Start typing to search
Share Post:

On a Scale of 1-10, How Distressed Do You Feel?

If you’ve ever received an email asking, “How likely are you to recommend our business?” chance are you’ve been part of a company’s net promoter score experiment. They’re measuring something simple: the 1-10 scale of how customers feel about their business.

There are two ways to interpret this practice:

a) It’s a powerful metric that allows a company to quickly assess customer sentiment over periods of time

b) It’s a dumb corporate thing the CEO learned about while skimming half a chapter of a book, before deciding that it’s something the company should do from now on

Maybe the truth lies somewhere in the middle? In any case, this post is about something much better and much more personalized than the net promoter score: subjective units of distress.

You can read more about it at the link (or read a more in-depth academic study), but here’s all you really need to know:

Throughout the day, ask yourself how distressed you feel on a scale of 1-10. 1 is completely at peace, 10 is world-on-fire. Record your answers. Then, over time, pay attention to how the ranking changes in response to different stimuli.

You could even just do it once a day, during a quick review in the evening. How distressed did I feel today?
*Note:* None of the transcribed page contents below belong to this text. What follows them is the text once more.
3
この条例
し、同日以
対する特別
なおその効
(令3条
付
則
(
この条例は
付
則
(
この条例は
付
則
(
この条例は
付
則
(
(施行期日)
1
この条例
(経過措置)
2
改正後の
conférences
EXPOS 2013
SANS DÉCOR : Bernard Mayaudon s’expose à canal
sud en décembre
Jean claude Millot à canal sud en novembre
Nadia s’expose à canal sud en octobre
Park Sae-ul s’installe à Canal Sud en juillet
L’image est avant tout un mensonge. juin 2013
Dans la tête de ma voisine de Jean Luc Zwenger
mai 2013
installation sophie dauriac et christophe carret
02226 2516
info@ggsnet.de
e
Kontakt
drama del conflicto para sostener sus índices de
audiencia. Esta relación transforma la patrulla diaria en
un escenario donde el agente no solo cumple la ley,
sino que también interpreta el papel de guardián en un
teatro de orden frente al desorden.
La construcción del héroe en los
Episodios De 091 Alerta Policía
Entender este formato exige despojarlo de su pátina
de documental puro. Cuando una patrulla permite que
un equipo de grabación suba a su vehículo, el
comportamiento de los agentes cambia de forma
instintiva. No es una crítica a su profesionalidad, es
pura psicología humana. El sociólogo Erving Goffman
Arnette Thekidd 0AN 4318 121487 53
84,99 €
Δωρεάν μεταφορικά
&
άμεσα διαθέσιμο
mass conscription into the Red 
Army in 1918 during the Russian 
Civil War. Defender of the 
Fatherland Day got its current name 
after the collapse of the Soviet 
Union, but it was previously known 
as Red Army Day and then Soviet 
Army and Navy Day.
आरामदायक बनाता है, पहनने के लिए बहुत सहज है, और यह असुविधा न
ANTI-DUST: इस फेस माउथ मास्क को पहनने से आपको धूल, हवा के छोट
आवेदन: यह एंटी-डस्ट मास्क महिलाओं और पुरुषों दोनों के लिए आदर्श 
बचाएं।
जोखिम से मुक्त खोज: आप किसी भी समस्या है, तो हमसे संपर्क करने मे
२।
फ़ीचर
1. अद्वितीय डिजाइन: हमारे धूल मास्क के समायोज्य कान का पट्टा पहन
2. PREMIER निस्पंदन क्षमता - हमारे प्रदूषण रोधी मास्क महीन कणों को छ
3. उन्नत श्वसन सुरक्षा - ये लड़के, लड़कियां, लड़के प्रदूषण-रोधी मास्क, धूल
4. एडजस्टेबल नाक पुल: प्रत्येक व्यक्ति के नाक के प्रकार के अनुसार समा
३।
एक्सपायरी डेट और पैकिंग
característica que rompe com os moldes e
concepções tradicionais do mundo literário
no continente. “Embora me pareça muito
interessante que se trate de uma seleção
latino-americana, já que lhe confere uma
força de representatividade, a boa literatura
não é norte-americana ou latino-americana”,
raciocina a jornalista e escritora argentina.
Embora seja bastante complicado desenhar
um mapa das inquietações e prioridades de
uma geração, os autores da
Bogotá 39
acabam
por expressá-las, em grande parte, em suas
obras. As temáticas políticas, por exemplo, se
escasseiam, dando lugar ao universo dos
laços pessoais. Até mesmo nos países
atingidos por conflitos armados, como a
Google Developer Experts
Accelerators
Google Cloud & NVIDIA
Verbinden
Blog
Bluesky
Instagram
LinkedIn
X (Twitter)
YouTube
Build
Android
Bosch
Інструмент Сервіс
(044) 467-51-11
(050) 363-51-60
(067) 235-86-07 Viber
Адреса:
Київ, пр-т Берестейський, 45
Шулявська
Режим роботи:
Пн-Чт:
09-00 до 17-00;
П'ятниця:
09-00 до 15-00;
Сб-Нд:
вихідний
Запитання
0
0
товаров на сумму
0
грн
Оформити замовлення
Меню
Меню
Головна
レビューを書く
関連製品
Don’t overthink the answer, just give it a number from 1-10 and move on.

Sometimes your source of distress is personal: a fight with your partner, an upcoming test or job interview. Or it could be more universal: a reckless war or global pandemic, for example.

These are fairly obvious sources of distress, where you don’t have to take a test to figure out why you’re troubled. Other times, however, the source of your anxiety is more subtle or complex. In these cases, tracking your subjective units of distress over time can give you quick, helpful data.

Like the net promoter score, the SUDS rating is simple in design and easy to answer. It’s built around the concept that “utility does not require precision”—estimates will work just fine. You don’t need a doctor to tell you that you’re feeling better when you’re a 7 than when you’re a 3.

So what’s the next step? Maybe nothing!

Over the past few weeks, I’ve been teaching the first cohort of my new Time Anxiety course. (We’ll be doing a second cohort later this fall.) One of the principles we’ve spent a lot of time on in the group is the practice of active noticing.

Sometimes, merely by noticing how you feel, your mind and body will begin making small shifts without you deciding anything at all. You know what you need—after all, you are the most important person in your world.

So before you try “fixing” anything, first practice the art of paying attention. Ask yourself now: on a scale of 1-10, how distressed do I feel? Make a quick note of it. Then ask again later in the day, or tomorrow, or whenever you change settings (like from work to home, or from an office to outdoors).

Remember, you don’t need to do anything other than record how distressed you feel under different circumstances. Try it!